* [Tarefas a realizar]:
a. Faça uma lista de todas as pessoas chamadas pelo nome na entrevista a Conceição Monteiro.
b. Com base na entrevista a Conceição Monteiro, explique porque é que Marcelo lhe chama "avó".

* [Excerto do texto]:
********
Conceição Monteiro era secretária de Francisco Sá Carneiro

Conceição Monteiro era secretária de Francisco Sá Carneiro

E como foi trabalhar com Cavaco Silva? Tem uma personalidade distinta de Sá Carneiro.
Mas uma coisa tinham em comum: a vontade de servir e melhorar o país. Foi muito fácil trabalhar com ele.
Acha injusta a imagem com que saiu de Presidente da República?
Eu não acho que seja injusta pela forma como ele se apresentou aos portugueses. Não foi capaz de mostrar aquilo que ele é. É uma pessoa de uma timidez muito grande, de uma grande bondade e amizade. Não teve o à-vontade, não teve a alma necessária para que o povo português percebesse as capacidades que tinha. Eu sofria quando ele falava em público. Só pensava: "Tu não és assim. Está a dar a ideia de que é uma pessoa amarga." Não é.
Agrada-lhe o estilo de Marcelo?
Olhe, ali aquela cadeira é a do senhor Presidente, como lhe chamo.
Ele costuma visitá-la?
Toca à porta. "Avó! Estava ali em Belém. Estou a fazer horas para não sei quê…" Tão querido. Conversamos imenso, mensajamos (sic) pelo telemóvel. Ele chama-me avó porque diz que eu me zango mais com ele do que a avó dele ralhava [risos]. Desde a fundação do partido, eu ralhava tanto com ele porque tinha a mania de aceitar convites para três sítios ao mesmo tempo e quem apanhava as descomposturas era eu. É mais um dos meus meninos. Quando foi o fogo de Pedrógão, como eu tinha tido as cheias [de 1967], mandei-lhe uma mensagem: "Não os deixe esquecer dos desgraçados que foram afectados. Caia em cima deles." E ele, graças a Deus, tem feito. Eu lembro-me do que foi Loures, nunca mais ninguém se lembrava de nós. Os portugueses precisavam de alguém assim.
********
* [Dados em estudo]:

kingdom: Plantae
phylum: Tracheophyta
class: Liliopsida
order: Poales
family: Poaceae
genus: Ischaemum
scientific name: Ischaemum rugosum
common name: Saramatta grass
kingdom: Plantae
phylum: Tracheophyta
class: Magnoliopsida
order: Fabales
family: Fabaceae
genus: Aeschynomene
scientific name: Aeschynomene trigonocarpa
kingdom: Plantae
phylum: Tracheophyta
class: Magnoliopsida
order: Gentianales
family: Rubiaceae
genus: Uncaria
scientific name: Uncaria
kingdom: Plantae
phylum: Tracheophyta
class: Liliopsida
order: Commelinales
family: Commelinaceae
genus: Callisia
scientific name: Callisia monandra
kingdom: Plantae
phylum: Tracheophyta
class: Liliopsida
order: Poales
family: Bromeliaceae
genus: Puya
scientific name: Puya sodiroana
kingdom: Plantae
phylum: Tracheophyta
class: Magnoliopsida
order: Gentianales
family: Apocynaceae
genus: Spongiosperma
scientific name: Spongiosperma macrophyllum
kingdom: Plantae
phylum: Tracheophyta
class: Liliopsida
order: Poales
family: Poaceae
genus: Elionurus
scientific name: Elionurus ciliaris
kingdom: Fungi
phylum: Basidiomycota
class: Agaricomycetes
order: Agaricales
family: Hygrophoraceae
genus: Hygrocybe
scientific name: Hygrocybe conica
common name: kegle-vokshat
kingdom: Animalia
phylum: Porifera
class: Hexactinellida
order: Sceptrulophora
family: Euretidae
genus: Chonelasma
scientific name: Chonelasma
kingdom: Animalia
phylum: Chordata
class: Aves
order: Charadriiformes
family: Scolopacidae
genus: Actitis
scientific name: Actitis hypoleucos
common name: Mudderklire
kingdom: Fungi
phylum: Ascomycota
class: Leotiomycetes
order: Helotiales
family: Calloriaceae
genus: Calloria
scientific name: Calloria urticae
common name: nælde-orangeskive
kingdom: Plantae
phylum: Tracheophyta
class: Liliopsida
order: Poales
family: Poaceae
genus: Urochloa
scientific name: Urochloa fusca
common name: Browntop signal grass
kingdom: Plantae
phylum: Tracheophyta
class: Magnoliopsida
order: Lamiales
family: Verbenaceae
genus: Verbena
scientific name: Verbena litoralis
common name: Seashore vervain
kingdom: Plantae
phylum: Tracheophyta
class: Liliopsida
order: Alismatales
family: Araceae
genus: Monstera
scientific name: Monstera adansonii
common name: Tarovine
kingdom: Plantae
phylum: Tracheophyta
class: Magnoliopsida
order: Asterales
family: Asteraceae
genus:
********
* [Lista de respostas]:
a.
- Conceição Monteiro
- Francisco Sá Carneiro
- Cavaco Silva
- Marcelo

b. Marcelo chama-lhe "avó" porque diz que ela se zanga mais com ele do que a avó dele ralhava. Desde a fundação do partido, ela ralhava muito com ele, porque ele aceitava convites para três sítios ao mesmo tempo e quem apanhava as descomposturas era ela.